Grigulyevich complies. He sweet-talks his way to President José ''Pepe'' Figueres and his closest advisors. The year was 1950, and Figueres had become the leader of a social-democratic (and anticommunist) revolution that had seized power at gunpoint a bit earlier. He wanted to improve Costa Rica's economic situation and felt that his providential compatriot could find new and better markets for the nation's coffee.

Figueres is a well-intentioned politician with a reputation for honesty. He appoints Castro as ambassador, first to the Vatican and later to Yugoslavia, where Marshal Tito is inventing a communist dictatorship that's independent from Moscow.

Stalin hates Tito and sees a wonderful opportunity to repeat the operation that, one decade earlier, rid him of Trotsky. Stalin orders Tito's assassination. The KGB has a key man in the field, Grigulyevich disguised as a Costa Rican ambassador. The disciplined agent plans the crime and plots four ways to liquidate his prey. The most efficient seems to be a silent and deadly gas that leaves no trail and whose effects can be avoided by the ''diplomat'' through the use of certain antidotes.

But the unexpected occurs: The one who dies is Stalin, of a massive brain hemorrhage. Teodoro B. Castro vanishes, returns to Moscow and resumes his true identity: Iosif Grigulyevich.

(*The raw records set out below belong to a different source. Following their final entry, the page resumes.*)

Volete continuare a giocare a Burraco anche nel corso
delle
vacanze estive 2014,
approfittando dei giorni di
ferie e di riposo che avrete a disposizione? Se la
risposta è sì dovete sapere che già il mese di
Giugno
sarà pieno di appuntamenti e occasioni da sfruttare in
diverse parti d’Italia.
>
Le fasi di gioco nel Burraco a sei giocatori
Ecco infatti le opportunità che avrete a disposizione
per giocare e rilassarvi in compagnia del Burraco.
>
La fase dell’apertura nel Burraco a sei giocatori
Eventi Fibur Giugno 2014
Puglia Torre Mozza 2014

Thereafter he will become a quiet academician devoted to the study of international issues.

A couple of weeks ago, historians Christopher Andrews and Vasili Mitrokhin corroborated everything that Ross had written. Their book, The World Was Going Our Way, compiled from the archives of the KGB, touched on a thousand topics and briefly told the story of Grigulyevich.

But it added something disquieting: The anticommunist Figueres of 1950, the idealist revolutionary, received large sums of money 20 years later, during his second constitutional term (1970-74). In exchange, he created, in concert with the Kremlin's agents, disinformation campaigns that would be spread through the communications media that he controlled or owned.

Also around that time, in 1972, President Figueres accepted $2 million from swindler and drug trafficker Robert Vesco, a fugitive from U.S. justice, and arranged for the passing of a law that would prevent Vesco's extradition. What had happened? Something terrible: Figueres had slipped into cynicism and hubris. He felt that he was above good and evil -- and that's the shortest way to becoming a heel.

I grieve over that. When I was young, I admired him deeply and enjoyed every minute of the two or three conversations we held. Now, the remembrance causes me infinite sorrow.